The Newmarket Bulletin produces its very own unique interactive racecards.
How do they differ from the kind of cards you would usually see in your daily newspaper I hear you ask? Well, they are crammed with additional information designed to assist you, daily, in your quest to beat the bookmakers.
In addition to all the usual information at each meeting such as the time, distance & title of each race along with each horse’s number, abbreviated form figures, draw, trainer and jockey details, you also get a whole host of information, in addition.

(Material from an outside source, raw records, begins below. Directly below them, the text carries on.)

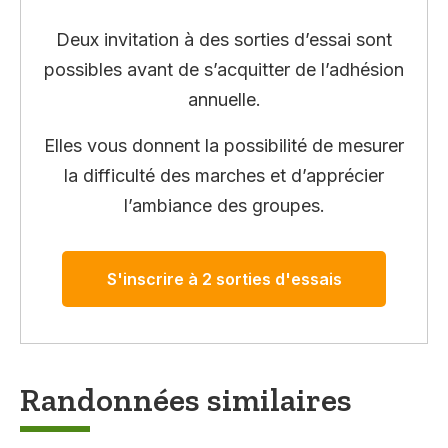
Deux invitation à des sorties d’essai sont
possibles avant de s’acquitter de l’adhésion
annuelle.
Elles vous donnent la possibilité de mesurer
la difficulté des marches et d’apprécier
l’ambiance des groupes.
S'inscrire à 2 sorties d'essais
Randonnées similaires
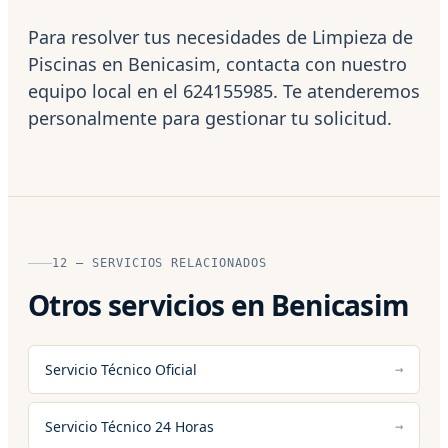
Para resolver tus necesidades de Limpieza de
Piscinas en Benicasim, contacta con nuestro
equipo local en el 624155985. Te atenderemos
personalmente para gestionar tu solicitud.
12 — SERVICIOS RELACIONADOS
Otros servicios en Benicasim
Servicio Técnico Oficial
Servicio Técnico 24 Horas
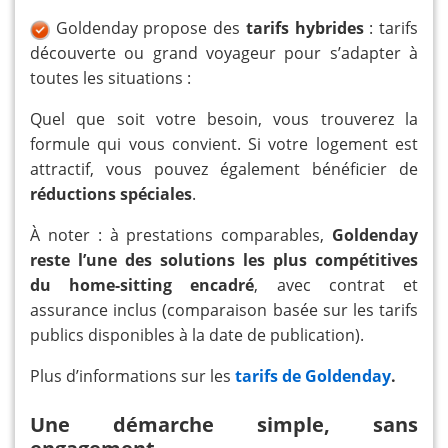
Goldenday propose des
tarifs hybrides
: tarifs
découverte ou grand voyageur pour s’adapter à
toutes les situations :
Quel que soit votre besoin, vous trouverez la
formule qui vous convient. Si votre logement est
attractif, vous pouvez également bénéficier de
réductions spéciales
.
À noter : à prestations comparables,
Goldenday
reste l’une des solutions les plus compétitives
du home-sitting encadré
, avec contrat et
assurance inclus (comparaison basée sur les tarifs
publics disponibles à la date de publication).
Plus d’informations sur les
tarifs de Goldenday
.
Une démarche simple, sans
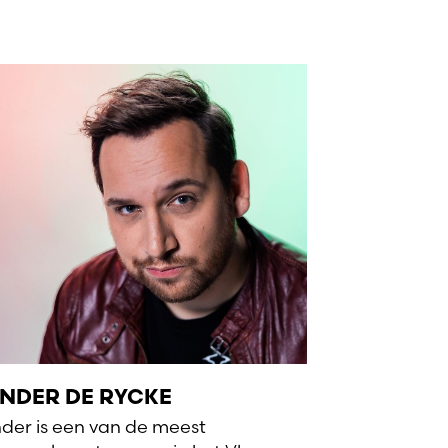
NDER DE RYCKE
der is een van de meest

- Exclusive Eyecatchers including
- Racecourse Notebook Reports
- Stable Form
- Significant Entries
- Unique 2yo Precocity
- Unique Judges Verdict
Click on each heading to find out more about how these items can assist your study and help find you winners.
But it doesn’t end there. The racecard is fully interactive and can be manipulated to help you evaluate even the trickiest of big field handicaps.
Take the race illustrated below as a very good example. A highly competitive mile handicap at Ascot. Tricky enough, you might think but with the assistance of gallop reports on four different Newmarket trained runners, the trainers Index and the Judge’s verdict all helped to provide a clear indication there was a very compelling case for one horse above all others. Let us show you how you can utilise the tools provided by the Newmarket Bulletin to come to a consistent conclusion more often than not.
Let's, firstly, deal with the draw. You can simply click on the draw icon in the race header in any race, and the racecard will re-order the horses in draw sequence, as shown below. This will help you identify those horses which are best drawn based on any bias in evidence. In this case, the horses of interest, at Ascot, on drying ground, officially described as good to firm, were those highest drawn. This conclusion drawn from the previous day's competitive 5 furlong handicap, won by Gabbiano, a clear advantage can be seen for the horses drawn high, with stalls 10, 9 & 12 filling 3 of the first 4 places, and stalls 2 and 3 placing last and 2nd last. Consequently, although it must be stated that this cannot be categoric, there is a very strong chance that there was a clear advantage in being drawn high. So, now, let's look at the Newmarket Gallop Reports
As indicated below, our reporters have rated Yeager as producing the most significant gallop, rating his work with the 100 rated Grandeur as a G3 whereas the other gallop contenders in the race have been rated only as a G2. This earmarks Yeager, with an official rating of just 83 as illustrated after the jockey’s name, as a horse working well enough to run right up to his best and probably even better next time out. He would be the preferred of the Newmarket contingent.
So, at this stage we have a top gallops contender with a very good draw. Now let's deal with the Trainer’s Index. Again, similar to the draw, you can click on the Index header and this, as in the illustration below, will order the trainers according to their recent stable form. It is clear that Jeremy Noseda had his team in top form at the time and he came out on top of this list. So, we now have a horse that is from a yard in top form, is well drawn and is working well.
The final, but not necessarily the most important factor, especially when dealing with young and/or improving horses is The Judge’s verdict, which takes account of all the factors commonly available including class, form, trip, track and, most importantly of all, the prevailing going as assessed by our team. This allows us to rank the horses in a theoretical order of merit known as the Newmarket Bulletin Ranking or NBR as indicated below.
When taking all of the above into account, it was clear, there was a compelling case for backing one horse and one horse only…that horse, Jeremy Noseda’s Yeager. And the result….Result: Yeager WON 20/1
Footnote: Yeager was not only from the stable in the best form, had the highest ranking according to the Judge, was working best of the Newmarket contingent, and had an advantageous draw but he also had a tongue tie fitted for the first time, as illustrated, which may further have boosted his performance.
Footnote 2: To indicate further the importance of the draw when there is so obviously a bias, which is not always known prior to the meeting. In this race it was borne out by all of the first five home being drawn 10 or higher in a field of only 16. Yeager had an excellent draw in stall 14, beating Machete Mark from stall 15, from Intringo stall 12, clearly indicating a distinct advantage for those drawn high, in fact stalls 10 and 16 filled the next two places, thus no single figure draw finishing in the top 5 places.
The Newmarket Bulletin has the tools to help you arrive at the right conclusion.
Of course, in addition, courtesy of the Press Association you will also find the earliest possible indication of forecast Starting Prices.